Exactly reproduce the lines of the listing below from the one containing "como LILO, GRUB, etc). Si solo mantienen Win8" through the one containing "Elevens anmeldelser og anbefalinger". Skip the images.

▶ **PROVIDED DATA**
▽
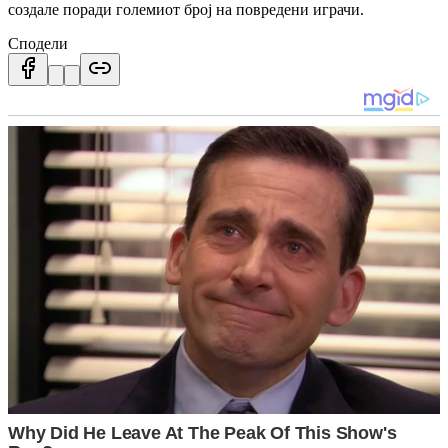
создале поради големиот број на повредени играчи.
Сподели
△
▽
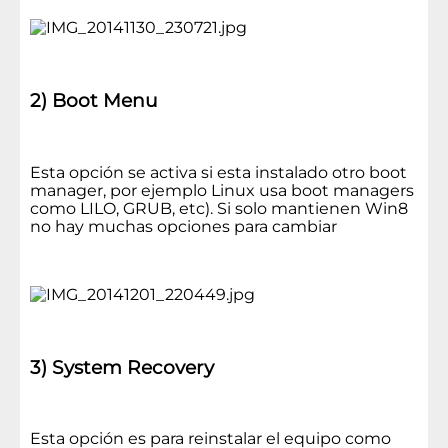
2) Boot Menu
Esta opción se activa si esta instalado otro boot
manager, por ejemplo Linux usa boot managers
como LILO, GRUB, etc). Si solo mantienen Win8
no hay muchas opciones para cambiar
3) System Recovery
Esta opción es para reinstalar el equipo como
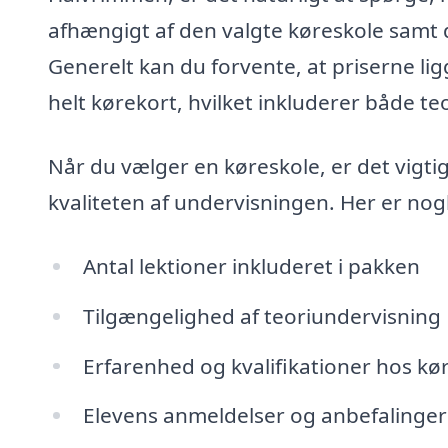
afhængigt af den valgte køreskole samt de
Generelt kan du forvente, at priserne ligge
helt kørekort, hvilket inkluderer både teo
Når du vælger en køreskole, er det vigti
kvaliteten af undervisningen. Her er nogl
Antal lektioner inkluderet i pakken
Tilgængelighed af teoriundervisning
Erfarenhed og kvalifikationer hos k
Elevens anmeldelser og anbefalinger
△
▽
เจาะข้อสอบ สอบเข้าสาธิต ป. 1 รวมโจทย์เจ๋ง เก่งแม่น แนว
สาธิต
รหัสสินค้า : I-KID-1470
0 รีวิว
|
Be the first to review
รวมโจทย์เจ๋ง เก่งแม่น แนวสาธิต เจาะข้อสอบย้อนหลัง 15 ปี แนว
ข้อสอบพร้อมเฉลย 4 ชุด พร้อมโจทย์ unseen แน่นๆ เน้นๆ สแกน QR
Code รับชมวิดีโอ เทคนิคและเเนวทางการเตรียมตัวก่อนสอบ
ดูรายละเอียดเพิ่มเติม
△
▶ **EXPECTED ANSWER**
como LILO, GRUB, etc). Si solo mantienen Win8
no hay muchas opciones para cambiar
3) System Recovery
Esta opción es para reinstalar el equipo como
afhængigt af den valgte køreskole samt de
Generelt kan du forvente, at priserne ligge
helt kørekort, hvilket inkluderer både teo
Når du vælger en køreskole, er det vigti
kvaliteten af undervisningen. Her er nogl
Antal lektioner inkluderet i pakken
Tilgængelighed af teoriundervisning
Erfarenhed og kvalifikationer hos k
Elevens anmeldelser og anbefalinger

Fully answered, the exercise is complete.